With more reputable companies in the market, growers are also able to distinguish the good apples from the bad ones. The shift to LEDs started in this third generation and is happening right now. Many are asking, what is after 3G? Is something new coming out? What will a 4G LED grow light bring?
A new dense matrix LED platform is now here. In the 4G LED grow light, a much higher powered dense matrix LED will deliver significantly greater light output and penetration. To manage this high power device, a brand new cooling system is introduced and integrated into the grow light. A specially designed vapor–cooling chamber quickly removes excess heat away from the LED core to achieve maximum thermal efficiency. Just like a turbo engine in a car requires an advanced cooling system, the thermal design in the 4G LED grow light is extremely sophisticated. In addition to this technology advancement, the spectrum in 4G is further refined with more optimized spectrums for different stages of plant growth.
4G LED Grow Light Experiment
We did several experiments using 80W 4G LED grow lights with Husky Red Cherry Tomatoes as well as other crop types. Featuring the special vapor cooling technology to draw heat away, this light puts out more than 2.5X the light intensity compared with the grow lights we used previously. For this lab study, we grew the Husky Red Cherry Tomatoes and collected data during both the vegetative and reproductive phases of growth. Experiments were conducted in standard 4' x 4' grow tents, and conditions were monitored on a daily basis.
Using the 4G grow light, a Deep Purple spectrum was created for the vegetative phase. This spectrum has higher emphasis on blue wavelengths to promote vegetative performance. We used four Deep Purple LED grow lights and compared the results against conventional lighting systems of higher wattage use.
Plants grown beneath these LED units displayed larger stem widths, higher rates of branching, higher vegetative biomass, and reduced plant height due to internode shortening. This all equates to denser vegetative growth. By emitting PAR specific wavelengths, which cater to chlorophyll production, plants growing beneath these units exhibit a healthier, darker green than usual.
For the reproductive tests, we selected 4G LED grow lights using an optimized Magenta spectrum. In the performance comparison against conventional lighting systems of more than twice the wattage use, results under 4G LED grow lights showed increased flower production, higher rates of fruit onset, and came ahead in overall yields.
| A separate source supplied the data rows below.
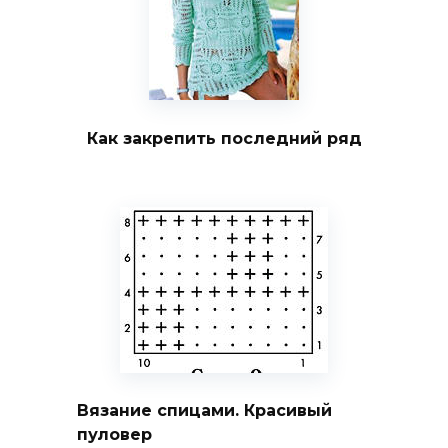
Как закрепить последний ряд
Вязание спицами. Красивый
пуловер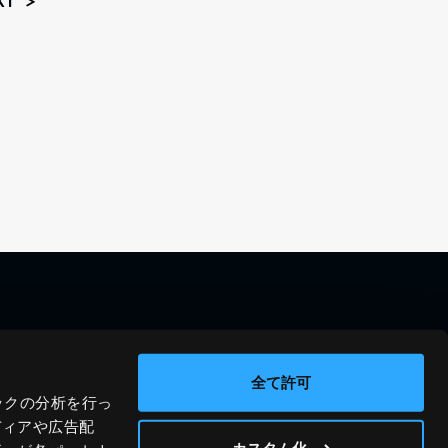
XT
料金シミュレーション
資料請求
導入事例
問い合わせ
全て許可
ックの分析を行っ
ブログ
運営会社
ディアや広告配
ニュース
プライバシーポリシー
カスタム化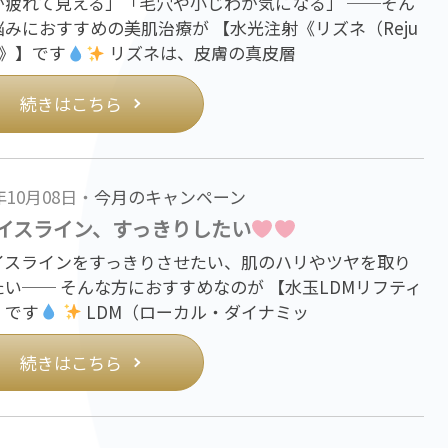
が疲れて見える」「毛穴や小じわが気になる」 ──そん
悩みにおすすめの美肌治療が 【水光注射《リズネ（Reju
）》】です
リズネは、皮膚の真皮層
続きはこちら
5年10月08日・
今月のキャンペーン
イスライン、すっきりしたい
イスラインをすっきりさせたい、肌のハリやツヤを取り
たい── そんな方におすすめなのが 【水玉LDMリフティ
】です
LDM（ローカル・ダイナミッ
続きはこちら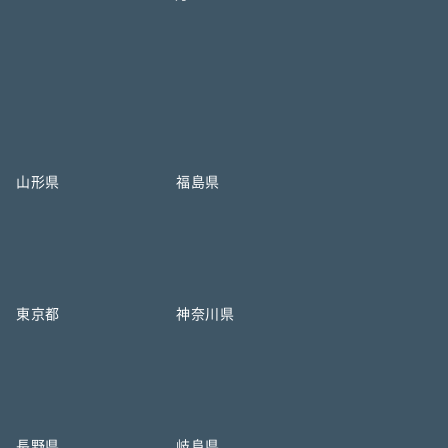
山形県
福島県
東京都
神奈川県
長野県
岐阜県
In some cases fruit ripening occurred at a faster rate in crops growing under the 4G LED grow lights; in another experiment, the production of larger sized fruit was observed.
The results from growing under 4G LED are very promising, they are helping to usher in the next generation of LED grow lights!
The Spectral Revolution
We've written quite a few articles on LEDs in the past 12 months. Some readers might be wondering, are you guys done? Not only we are not done, we're just at the beginning. Take hydroponic growing—after 30 years from its inception, manufacturers still come out with new nutrients every year. Growers everywhere continue to refine and produce new growing methods. In the same way, there are infinite possibilities with the wavelength-tuning ability of LEDs. LED light output efficiency will continue to increase, and new spectrum combinations will continue to be discovered and implemented.
So what are you waiting for? Get on board and join the spectral revolution!